▼▼▼

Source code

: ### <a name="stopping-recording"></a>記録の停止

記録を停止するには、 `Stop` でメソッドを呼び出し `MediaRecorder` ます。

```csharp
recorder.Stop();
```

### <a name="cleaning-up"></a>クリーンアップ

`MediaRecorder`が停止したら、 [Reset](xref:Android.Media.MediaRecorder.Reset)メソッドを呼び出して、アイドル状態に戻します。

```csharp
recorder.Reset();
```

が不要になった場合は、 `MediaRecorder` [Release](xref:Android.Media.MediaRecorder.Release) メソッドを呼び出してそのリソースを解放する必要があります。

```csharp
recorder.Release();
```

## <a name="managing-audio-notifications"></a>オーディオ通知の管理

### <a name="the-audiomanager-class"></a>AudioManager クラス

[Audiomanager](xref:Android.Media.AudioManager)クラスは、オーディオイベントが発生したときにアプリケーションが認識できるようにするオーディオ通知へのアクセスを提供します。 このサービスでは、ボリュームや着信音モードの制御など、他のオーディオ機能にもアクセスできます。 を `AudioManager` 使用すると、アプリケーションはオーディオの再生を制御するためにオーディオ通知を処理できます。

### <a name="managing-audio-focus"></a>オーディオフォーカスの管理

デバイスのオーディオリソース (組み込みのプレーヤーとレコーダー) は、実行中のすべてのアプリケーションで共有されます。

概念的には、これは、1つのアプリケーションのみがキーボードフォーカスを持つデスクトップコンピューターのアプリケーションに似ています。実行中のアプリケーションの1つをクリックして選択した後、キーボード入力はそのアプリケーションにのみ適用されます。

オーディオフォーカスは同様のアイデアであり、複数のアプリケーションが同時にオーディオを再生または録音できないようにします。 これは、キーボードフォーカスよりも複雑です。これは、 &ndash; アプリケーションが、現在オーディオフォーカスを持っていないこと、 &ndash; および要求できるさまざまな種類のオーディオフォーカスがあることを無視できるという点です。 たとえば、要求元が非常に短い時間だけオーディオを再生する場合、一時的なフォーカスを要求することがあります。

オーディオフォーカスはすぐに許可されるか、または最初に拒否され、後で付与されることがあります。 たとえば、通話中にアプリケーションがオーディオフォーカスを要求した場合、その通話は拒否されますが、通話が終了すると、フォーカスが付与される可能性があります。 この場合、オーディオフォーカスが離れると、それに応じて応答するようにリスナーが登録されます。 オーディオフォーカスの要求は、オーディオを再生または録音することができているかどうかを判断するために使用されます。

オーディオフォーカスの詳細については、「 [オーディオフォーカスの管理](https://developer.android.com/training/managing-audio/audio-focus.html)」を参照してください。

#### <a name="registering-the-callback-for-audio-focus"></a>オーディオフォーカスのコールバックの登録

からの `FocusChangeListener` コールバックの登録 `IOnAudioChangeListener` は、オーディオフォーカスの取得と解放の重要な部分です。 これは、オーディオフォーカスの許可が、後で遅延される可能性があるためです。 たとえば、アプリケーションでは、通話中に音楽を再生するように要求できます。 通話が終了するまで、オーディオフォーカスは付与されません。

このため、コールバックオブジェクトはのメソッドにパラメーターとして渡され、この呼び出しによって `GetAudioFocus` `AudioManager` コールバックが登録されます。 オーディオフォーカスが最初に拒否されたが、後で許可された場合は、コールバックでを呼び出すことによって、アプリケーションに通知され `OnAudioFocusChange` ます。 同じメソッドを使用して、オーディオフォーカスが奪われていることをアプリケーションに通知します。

▲▲▲

__WORK ORDER__:
Where a line of the data above includes the string "たとえば", pull it out.

__EXPECTED ANSWER__:
オーディオフォーカスは同様のアイデアであり、複数のアプリケーションが同時にオーディオを再生または録音できないようにします。 これは、キーボードフォーカスよりも複雑です。これは、 &ndash; アプリケーションが、現在オーディオフォーカスを持っていないこと、 &ndash; および要求できるさまざまな種類のオーディオフォーカスがあることを無視できるという点です。 たとえば、要求元が非常に短い時間だけオーディオを再生する場合、一時的なフォーカスを要求することがあります。
オーディオフォーカスはすぐに許可されるか、または最初に拒否され、後で付与されることがあります。 たとえば、通話中にアプリケーションがオーディオフォーカスを要求した場合、その通話は拒否されますが、通話が終了すると、フォーカスが付与される可能性があります。 この場合、オーディオフォーカスが離れると、それに応じて応答するようにリスナーが登録されます。 オーディオフォーカスの要求は、オーディオを再生または録音することができているかどうかを判断するために使用されます。
からの `FocusChangeListener` コールバックの登録 `IOnAudioChangeListener` は、オーディオフォーカスの取得と解放の重要な部分です。 これは、オーディオフォーカスの許可が、後で遅延される可能性があるためです。 たとえば、アプリケーションでは、通話中に音楽を再生するように要求できます。 通話が終了するまで、オーディオフォーカスは付与されません。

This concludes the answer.